- _Activity_:
Using the data below, return the stretch from the line that contains "Figure 8. System" through the line that contains "Table 4. The", both included, exactly as it stands and nothing beyond it.

- _Data for analysis_:
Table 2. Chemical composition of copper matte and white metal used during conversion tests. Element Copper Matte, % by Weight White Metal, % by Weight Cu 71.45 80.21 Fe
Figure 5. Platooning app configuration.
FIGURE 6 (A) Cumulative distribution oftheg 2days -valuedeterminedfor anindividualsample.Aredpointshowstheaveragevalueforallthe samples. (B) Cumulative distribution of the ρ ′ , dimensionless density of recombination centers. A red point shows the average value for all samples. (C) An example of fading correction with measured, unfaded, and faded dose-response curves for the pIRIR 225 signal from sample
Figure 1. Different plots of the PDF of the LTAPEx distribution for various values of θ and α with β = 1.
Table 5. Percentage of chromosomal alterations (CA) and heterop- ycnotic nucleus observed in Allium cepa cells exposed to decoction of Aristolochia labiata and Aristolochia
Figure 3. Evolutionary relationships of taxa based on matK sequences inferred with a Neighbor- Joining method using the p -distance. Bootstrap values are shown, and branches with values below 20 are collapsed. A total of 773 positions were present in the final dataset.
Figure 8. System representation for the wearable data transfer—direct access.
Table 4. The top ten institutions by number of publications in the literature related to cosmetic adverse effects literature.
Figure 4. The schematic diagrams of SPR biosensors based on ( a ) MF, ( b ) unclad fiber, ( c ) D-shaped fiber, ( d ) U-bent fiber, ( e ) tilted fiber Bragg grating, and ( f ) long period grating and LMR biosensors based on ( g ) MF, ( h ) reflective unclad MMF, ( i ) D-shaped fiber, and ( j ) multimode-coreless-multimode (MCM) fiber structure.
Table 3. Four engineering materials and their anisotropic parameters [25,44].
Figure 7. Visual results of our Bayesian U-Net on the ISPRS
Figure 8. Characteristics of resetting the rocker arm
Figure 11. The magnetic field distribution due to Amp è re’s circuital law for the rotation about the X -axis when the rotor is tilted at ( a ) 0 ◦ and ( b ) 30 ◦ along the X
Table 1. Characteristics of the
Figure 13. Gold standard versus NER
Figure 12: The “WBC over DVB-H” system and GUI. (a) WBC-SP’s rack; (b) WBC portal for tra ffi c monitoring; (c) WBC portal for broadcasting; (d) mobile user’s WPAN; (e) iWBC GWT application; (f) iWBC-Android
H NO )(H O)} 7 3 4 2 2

- _Answer_:
Figure 8. System representation for the wearable data transfer—direct access.
Table 4. The top ten institutions by number of publications in the literature related to cosmetic adverse effects literature.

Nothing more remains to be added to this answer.